* DIRECTIONS FOR THIS TASK:
The entries below contain a line with "office hubs." and a line with "Premier Partner 2023". Quote exactly those two lines and all lines between them.

* SOURCE MATERIAL:
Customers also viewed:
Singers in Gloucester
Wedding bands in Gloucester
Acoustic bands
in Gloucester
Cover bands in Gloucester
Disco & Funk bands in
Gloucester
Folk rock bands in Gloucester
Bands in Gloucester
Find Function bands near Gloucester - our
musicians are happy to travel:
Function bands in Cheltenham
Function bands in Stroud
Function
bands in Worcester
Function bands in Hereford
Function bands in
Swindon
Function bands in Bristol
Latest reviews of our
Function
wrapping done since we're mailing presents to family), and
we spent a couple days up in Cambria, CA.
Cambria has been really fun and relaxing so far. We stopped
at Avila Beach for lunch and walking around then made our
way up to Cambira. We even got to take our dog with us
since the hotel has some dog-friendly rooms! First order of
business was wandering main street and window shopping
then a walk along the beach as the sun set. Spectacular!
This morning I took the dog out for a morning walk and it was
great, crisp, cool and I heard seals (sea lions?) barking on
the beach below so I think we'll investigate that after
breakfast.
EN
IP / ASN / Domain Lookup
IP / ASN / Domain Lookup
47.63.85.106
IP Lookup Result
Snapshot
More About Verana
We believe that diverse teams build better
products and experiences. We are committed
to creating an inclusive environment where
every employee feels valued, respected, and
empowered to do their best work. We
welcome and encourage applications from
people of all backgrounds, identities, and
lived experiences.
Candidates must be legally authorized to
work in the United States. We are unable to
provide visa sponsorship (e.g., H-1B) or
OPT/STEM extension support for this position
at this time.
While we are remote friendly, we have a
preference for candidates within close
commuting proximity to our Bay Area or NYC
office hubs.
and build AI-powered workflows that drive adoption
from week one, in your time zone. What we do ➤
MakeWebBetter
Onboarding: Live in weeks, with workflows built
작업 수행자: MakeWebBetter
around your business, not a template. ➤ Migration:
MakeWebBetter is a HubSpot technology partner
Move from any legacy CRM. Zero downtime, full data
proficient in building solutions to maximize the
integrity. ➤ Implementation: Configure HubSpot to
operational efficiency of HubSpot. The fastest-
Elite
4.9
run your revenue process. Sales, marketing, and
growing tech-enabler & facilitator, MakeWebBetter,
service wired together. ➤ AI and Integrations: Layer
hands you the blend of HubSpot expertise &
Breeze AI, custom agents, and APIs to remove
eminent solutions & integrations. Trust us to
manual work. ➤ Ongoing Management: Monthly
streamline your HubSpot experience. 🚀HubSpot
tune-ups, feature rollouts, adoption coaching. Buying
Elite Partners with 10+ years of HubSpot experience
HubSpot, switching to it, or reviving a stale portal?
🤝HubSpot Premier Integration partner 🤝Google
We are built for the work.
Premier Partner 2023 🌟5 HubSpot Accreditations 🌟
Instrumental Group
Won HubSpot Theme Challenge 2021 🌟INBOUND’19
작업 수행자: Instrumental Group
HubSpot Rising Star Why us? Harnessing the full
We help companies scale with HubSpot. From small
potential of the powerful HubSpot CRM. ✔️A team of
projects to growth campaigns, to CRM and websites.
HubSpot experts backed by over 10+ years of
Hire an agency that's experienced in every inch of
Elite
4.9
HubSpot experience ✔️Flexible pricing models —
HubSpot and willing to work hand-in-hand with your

* EXPECTED ANSWER:
office hubs.
and build AI-powered workflows that drive adoption
from week one, in your time zone. What we do ➤
MakeWebBetter
Onboarding: Live in weeks, with workflows built
작업 수행자: MakeWebBetter
around your business, not a template. ➤ Migration:
MakeWebBetter is a HubSpot technology partner
Move from any legacy CRM. Zero downtime, full data
proficient in building solutions to maximize the
integrity. ➤ Implementation: Configure HubSpot to
operational efficiency of HubSpot. The fastest-
Elite
4.9
run your revenue process. Sales, marketing, and
growing tech-enabler & facilitator, MakeWebBetter,
service wired together. ➤ AI and Integrations: Layer
hands you the blend of HubSpot expertise &
Breeze AI, custom agents, and APIs to remove
eminent solutions & integrations. Trust us to
manual work. ➤ Ongoing Management: Monthly
streamline your HubSpot experience. 🚀HubSpot
tune-ups, feature rollouts, adoption coaching. Buying
Elite Partners with 10+ years of HubSpot experience
HubSpot, switching to it, or reviving a stale portal?
🤝HubSpot Premier Integration partner 🤝Google
We are built for the work.
Premier Partner 2023 🌟5 HubSpot Accreditations 🌟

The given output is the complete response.